Now, however, things are changing, and the much-anticipated rate cut seems to be within touching distance at last. Indeed, many are suggesting Powell would have already cut earlier this month if he'd known how the big two macroeconomic reports, the CPI and non-farm payrolls, would turn out. But what has provoked the US Federal Reserve to finally shift to a more welcome monetary policy? And what will be the likely impact on equities in the US and beyond? Find out the answers to these questions and more in this article.

Waited and saw

The Fed's narrative throughout much of the past year and more has been that they're taking a "wait and see" approach to the wider macroeconomic indicators — chiefly inflation and the labour market — and only then will they consider rate cuts. Well, it now appears that the US regulator has seen enough. The first sign came with last week's non-farm payrolls, which showed just 114,000 jobs created in July, as unemployment rose to 4.3% from 4.1% in June. The weaker-than-expected jobs report led to a sharp sell-off on Wall Street, with the S&P 500 and Nasdaq 100 losing an average of 8% between 31 July and 4 August, most of which they have since regained on expectations of an impending rate cut.

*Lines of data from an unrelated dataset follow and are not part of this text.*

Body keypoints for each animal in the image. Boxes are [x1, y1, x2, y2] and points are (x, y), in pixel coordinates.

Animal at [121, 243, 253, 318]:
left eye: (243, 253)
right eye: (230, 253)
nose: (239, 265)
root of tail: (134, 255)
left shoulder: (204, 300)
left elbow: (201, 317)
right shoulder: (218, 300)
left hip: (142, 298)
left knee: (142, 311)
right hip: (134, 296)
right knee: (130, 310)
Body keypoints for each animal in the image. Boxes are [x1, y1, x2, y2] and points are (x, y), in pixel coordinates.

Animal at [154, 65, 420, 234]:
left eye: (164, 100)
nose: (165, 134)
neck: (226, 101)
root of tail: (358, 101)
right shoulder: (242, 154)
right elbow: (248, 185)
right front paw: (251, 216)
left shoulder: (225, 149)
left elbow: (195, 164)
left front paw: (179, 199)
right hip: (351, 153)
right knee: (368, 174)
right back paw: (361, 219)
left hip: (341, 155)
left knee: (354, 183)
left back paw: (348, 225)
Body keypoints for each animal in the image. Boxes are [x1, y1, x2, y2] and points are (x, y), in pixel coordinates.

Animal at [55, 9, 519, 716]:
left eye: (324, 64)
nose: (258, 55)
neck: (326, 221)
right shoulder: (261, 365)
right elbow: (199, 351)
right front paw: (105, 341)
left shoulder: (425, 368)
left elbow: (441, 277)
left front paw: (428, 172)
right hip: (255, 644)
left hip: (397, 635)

What might prove the clincher came on 14 August, when the Consumer Price Index report showed year-over-year inflation had fallen to 2.9%. That was the first time the indicator had dropped below 3% since 2021. As BMO Capital's Scott Anderson noted, "This report shows continued progress towards the Fed's inflation goals." And while he agrees that "nothing in it would keep the Fed from cutting in September", he feels that the "market hopes for a bigger cut still seem like a long shot." For this reason, we should probably expect a 0.25% cut over a full 0.50%, but this is nonetheless a step in the right direction.

Support for stocks?

At least at first glance, it looks like the positive CPI report and less-than-impressive jobs numbers have convinced the markets that a rate cut is basically a foregone conclusion. Up until today, it's been four straight wins for the big two indices in what has been the Nasdaq and S&P 500's best five-day stretch since November 2023. The key indices have now gained 5.09% and 3.86%, respectively, over the past five trading days to regain virtually all their early August losses. Clearly, the fresh gains are at least in part due to a pricing-in of the impending Fed rate cut in September.

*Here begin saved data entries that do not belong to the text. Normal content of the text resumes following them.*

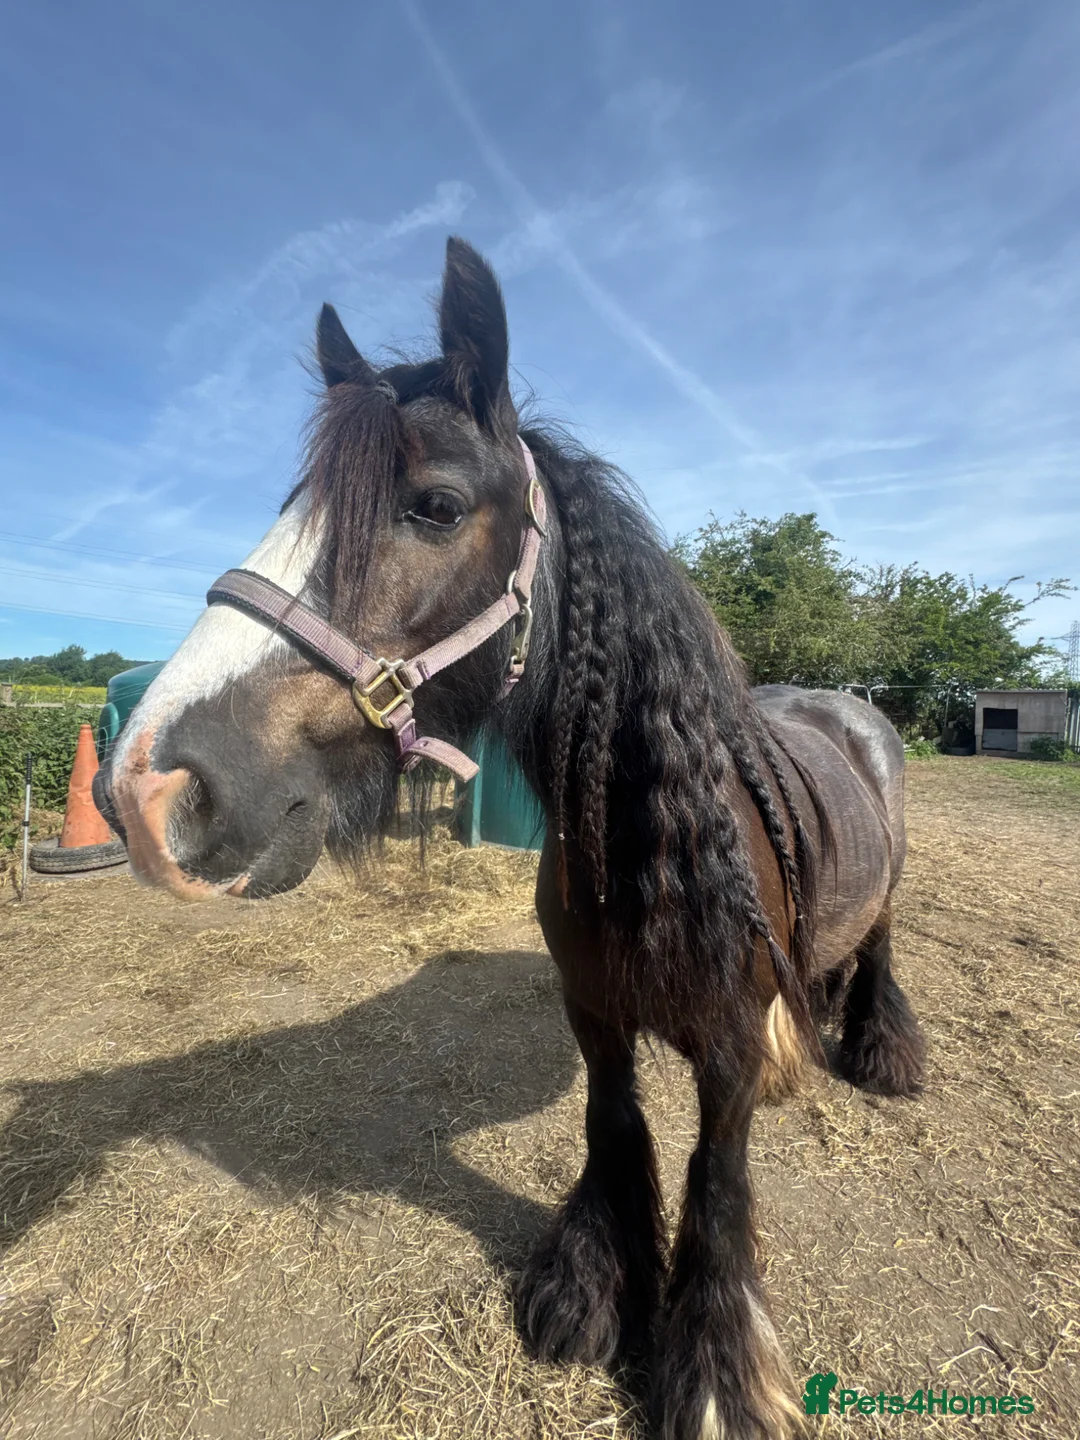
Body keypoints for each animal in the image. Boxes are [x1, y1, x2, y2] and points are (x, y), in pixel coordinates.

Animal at [95, 237, 925, 1440]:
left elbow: (717, 1184)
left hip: (888, 895)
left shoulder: (722, 1047)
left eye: (434, 505)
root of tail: (850, 708)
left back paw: (881, 1050)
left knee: (877, 952)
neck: (646, 842)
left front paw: (719, 1374)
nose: (149, 784)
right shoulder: (595, 1016)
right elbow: (615, 1130)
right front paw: (590, 1289)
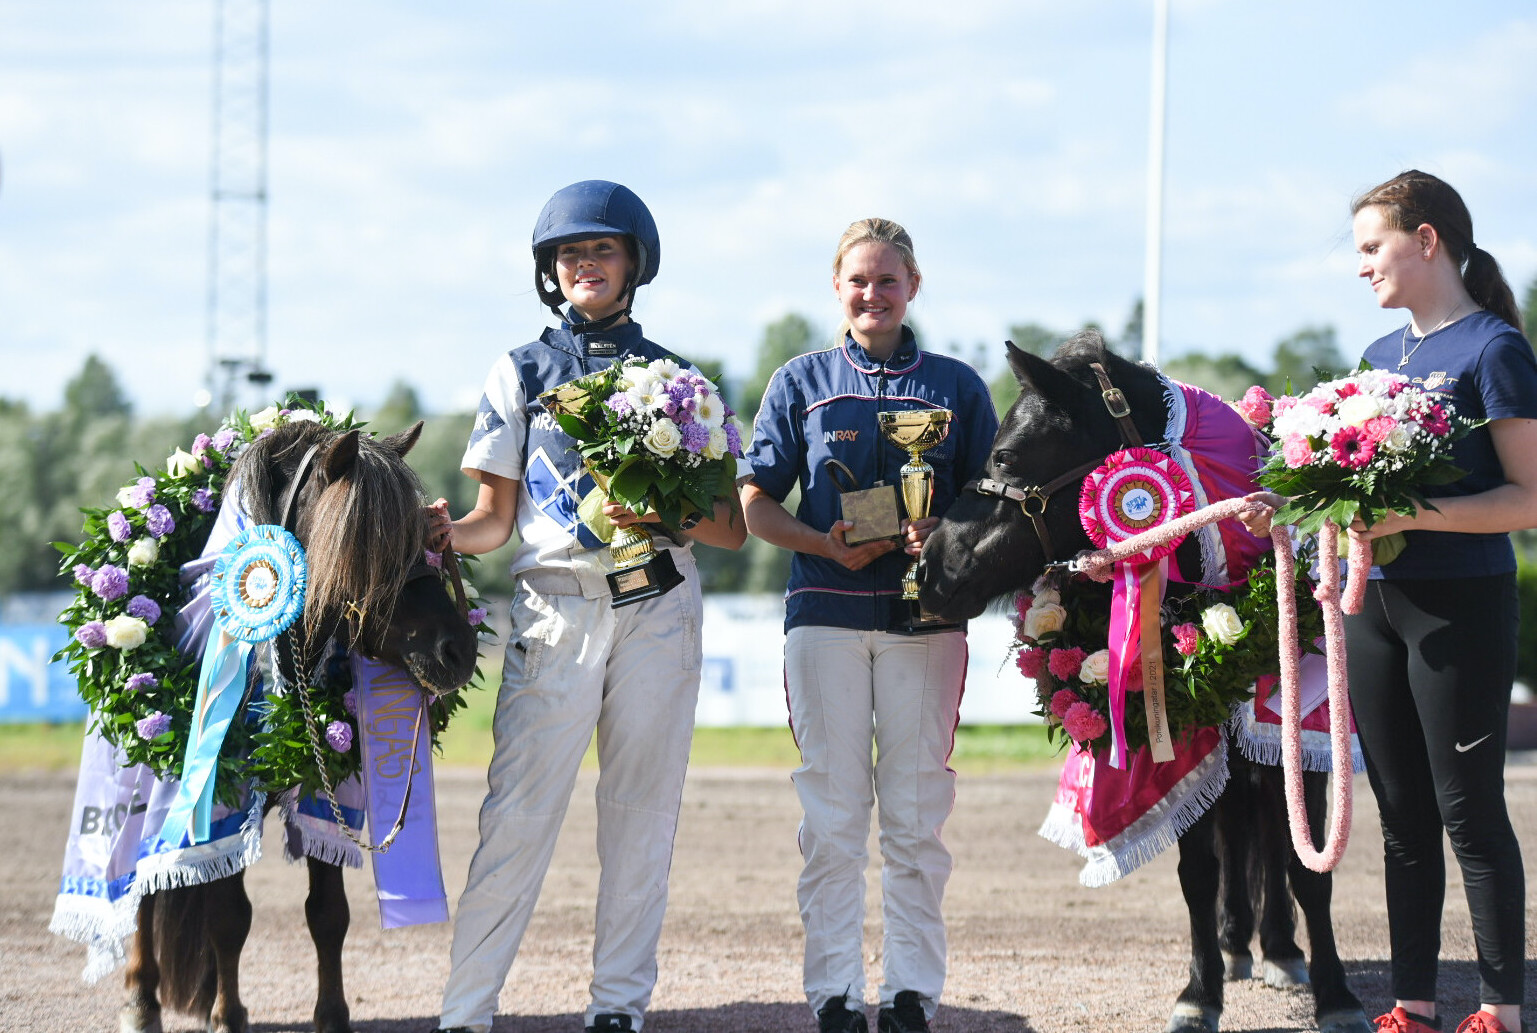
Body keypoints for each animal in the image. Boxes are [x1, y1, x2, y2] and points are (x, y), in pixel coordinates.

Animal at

The question now is how much of a trim the market has preempted and how many basis points Powell will actually cut. If the FOMC does announce a 50 bps cut at its September meeting, this might well push stocks higher, but not if the markets had been expecting one anyway. If we only get a 25 bps drop, there might even be a sell-off on the markets. Bond traders currently indicate 47% odds that the funds rate will fall to a 4.50%-4.75% target range by the 18 December meeting, which implies three 0.25% cuts from current levels. However, the original consensus early in the year was that we would have "four or five" rate cuts by the end of 2024. With that now all but impossible, the fact that the market hasn't corrected significantly is a good sign of healthy "animal spirits" on Wall Street.